Quant aux performances purement sportives, elles n'ont pas connu la régularité espérée, une véritable énigme à la lumière des talents du club. L'on peut citer Chaatani, Dhib, Chabouh, Bhouri,  Chaar, Ouerfelli, Guizani, Mohamed Ali, Kamel, Sassi, Jelassi, Ferchichi, Cassidy, Ben Mansour, Ben Slimane, Ayari, Kaabi et autres. A côté de ceux-là, Mohieddine Habita constituaient, dès son éclosion à seize ans, un atout générateur d’affirmation et de respectabilité. Mais faute de caractère, l'équipe de 1970-71 n'a pas su saisir sa chance pour concéder au CSS le doublé après l'avoir battu en aller et retour.En 1972, le COT vit une épreuve dure avec la complaisance de ses joueurs lors de la dernière journée ce qui a conduit son président Mustapha Khaled à sévir sans management.  Une leçon de morale et d'éthique sportive sans précédent, sans jamais connaître plus tard une telle audace, malgré d’innombrables dérives similaires.

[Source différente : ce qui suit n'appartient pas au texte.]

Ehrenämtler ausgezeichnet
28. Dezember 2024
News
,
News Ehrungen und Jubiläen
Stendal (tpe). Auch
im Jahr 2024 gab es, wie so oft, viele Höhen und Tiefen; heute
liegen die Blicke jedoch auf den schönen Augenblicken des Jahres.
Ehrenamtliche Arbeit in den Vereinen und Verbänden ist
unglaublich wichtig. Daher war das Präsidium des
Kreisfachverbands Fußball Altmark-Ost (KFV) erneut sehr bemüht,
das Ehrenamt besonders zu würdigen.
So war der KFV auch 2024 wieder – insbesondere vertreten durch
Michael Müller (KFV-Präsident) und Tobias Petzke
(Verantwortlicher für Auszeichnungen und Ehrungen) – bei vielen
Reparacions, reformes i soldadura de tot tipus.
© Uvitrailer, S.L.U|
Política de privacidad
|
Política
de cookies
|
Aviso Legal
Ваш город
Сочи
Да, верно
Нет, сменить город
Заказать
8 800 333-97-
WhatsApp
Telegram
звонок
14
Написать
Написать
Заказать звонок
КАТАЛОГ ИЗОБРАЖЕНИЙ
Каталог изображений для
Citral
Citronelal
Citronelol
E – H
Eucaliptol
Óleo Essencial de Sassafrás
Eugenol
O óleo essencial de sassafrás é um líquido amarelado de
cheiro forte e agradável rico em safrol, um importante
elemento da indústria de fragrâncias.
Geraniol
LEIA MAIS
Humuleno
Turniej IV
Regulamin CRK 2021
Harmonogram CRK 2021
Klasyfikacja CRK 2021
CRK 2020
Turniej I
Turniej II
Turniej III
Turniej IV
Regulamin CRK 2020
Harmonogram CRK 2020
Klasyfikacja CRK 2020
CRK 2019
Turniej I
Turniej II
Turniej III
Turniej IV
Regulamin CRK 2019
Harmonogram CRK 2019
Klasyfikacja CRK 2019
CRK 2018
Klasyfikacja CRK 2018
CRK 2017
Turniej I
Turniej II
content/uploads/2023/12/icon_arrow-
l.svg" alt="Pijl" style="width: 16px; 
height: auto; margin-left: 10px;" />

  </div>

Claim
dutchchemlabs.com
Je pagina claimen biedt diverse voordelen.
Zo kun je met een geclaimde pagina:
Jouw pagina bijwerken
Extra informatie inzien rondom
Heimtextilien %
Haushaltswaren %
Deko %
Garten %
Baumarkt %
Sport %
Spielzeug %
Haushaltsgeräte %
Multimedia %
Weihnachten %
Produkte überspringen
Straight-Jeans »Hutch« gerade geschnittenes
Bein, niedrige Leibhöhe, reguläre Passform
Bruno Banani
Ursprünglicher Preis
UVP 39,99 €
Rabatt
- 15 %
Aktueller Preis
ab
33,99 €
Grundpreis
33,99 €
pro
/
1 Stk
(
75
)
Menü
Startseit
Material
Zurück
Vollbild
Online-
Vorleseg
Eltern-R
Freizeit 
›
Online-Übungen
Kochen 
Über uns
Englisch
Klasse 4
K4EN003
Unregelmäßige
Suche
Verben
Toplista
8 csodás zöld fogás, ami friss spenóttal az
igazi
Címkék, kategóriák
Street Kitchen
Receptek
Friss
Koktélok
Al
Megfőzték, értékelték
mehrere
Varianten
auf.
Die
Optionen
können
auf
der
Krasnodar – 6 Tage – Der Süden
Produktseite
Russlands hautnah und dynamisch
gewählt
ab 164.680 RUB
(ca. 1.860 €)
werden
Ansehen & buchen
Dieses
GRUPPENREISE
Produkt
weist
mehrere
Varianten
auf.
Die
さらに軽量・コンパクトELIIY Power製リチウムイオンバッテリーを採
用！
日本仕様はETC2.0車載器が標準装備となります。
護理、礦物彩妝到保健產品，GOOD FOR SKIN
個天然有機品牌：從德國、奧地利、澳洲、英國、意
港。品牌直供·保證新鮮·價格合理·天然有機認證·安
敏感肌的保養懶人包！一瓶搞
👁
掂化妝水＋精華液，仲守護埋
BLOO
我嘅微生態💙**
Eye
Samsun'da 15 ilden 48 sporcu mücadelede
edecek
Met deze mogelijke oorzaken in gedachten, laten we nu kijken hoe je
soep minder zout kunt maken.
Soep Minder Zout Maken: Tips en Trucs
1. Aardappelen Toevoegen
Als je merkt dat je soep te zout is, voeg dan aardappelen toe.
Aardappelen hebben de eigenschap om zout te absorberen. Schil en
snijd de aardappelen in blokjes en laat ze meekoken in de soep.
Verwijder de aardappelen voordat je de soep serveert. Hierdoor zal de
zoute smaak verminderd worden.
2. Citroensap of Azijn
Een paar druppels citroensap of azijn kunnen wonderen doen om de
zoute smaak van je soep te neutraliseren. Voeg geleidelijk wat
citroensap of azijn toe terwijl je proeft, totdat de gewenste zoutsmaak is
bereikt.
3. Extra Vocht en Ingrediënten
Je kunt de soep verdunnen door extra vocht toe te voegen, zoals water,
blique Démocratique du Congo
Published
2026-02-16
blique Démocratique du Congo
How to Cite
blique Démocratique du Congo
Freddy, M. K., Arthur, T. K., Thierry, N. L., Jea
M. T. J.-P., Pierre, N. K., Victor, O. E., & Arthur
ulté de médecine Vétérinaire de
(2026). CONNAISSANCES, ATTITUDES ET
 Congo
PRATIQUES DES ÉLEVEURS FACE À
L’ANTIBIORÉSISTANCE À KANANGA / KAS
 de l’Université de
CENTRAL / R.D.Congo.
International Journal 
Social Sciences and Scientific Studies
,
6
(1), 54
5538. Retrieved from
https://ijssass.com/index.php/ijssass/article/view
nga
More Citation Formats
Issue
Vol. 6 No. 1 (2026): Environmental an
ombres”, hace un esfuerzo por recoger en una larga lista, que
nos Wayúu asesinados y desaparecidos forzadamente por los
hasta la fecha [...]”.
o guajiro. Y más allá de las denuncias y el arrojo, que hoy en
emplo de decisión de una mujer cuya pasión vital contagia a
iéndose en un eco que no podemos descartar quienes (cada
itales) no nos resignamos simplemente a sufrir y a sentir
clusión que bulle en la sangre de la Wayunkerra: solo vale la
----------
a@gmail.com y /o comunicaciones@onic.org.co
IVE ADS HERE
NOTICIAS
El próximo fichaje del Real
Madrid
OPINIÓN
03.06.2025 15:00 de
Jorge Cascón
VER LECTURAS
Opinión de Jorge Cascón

Et si Hmid Dhib, l’entraîneur mythique du club, ne parvient pas à remporter le moindre trophée avec le COT, il sera sollicité par l’Espérance dès 1974 pour la conduire vers deux titres successifs en 1975 et 1976, quoique suppléé par Ben Ezzeddine lors des barrages face à l’ESS, puis en 1982. Au même moment, Khelifa Karoui assurait la relève à la tête du COT pour poursuivre la noble et éprouvante mission et éviter tout relâchement, surtout que Mohiedine était parti aux Emirats.

Le club poursuivra son chemin, bon an, mal an sans trop d'ambition jusqu'à la saison 1987-88 quand une génération exceptionnelle conduite par le trio Henchiri-Msakni-Yahmadi a failli concrétiser le rêve de toute la localité de Mellassine et l'effort du président du club Belhassen Fekih. Ex æquo en championnat avec l’Espérance, il concède le titre, mais trouve la compensation en remportant la Coupe de Tunisie aux dépens du Club Africain. Les sensations de la saison resteront des souvenirs malgré la qualité des dirigeants qui ont pris la relève: Mustapha Lakhoua, 1988-89, et Férid Mahersi, finalement impliqué dans la responsabilité directe en 1989-90.

La descente aux enfers commence à se profiler quand le club s'est trouvé démuni face aux exigences du professionnalisme, sa dernière saison en Nationale datant de 2003-04. La bravoure de Bouzaiene Yahiaoui a accordé au club un sursis, mais l’apport de ses anciens joueurs n’a pas suffi. Et la volonté Mohiedine Habita, la passion de Ali Kaabi et le dévouement de Fourat Akrémi, trois présidents au secours du club,  n’ont pas permis de maintenir le club dans son rang. Même Lotfi Khémiri, sensible à l’appel du devoir, en 2022, n’a réussi qu’à freiner une hémorragie inquiétante et combattre l’opportunisme malfaiteur de pseudo dirigeants.

Aujourd’hui, le COT végète dans le palier inférieur dans une compétition qui s’apparente à un inter-quartier, sans qu’une lueur ne vienne annoncer une rédemption. Les pères fondateurs doivent sans doute se retourner là où ils sont.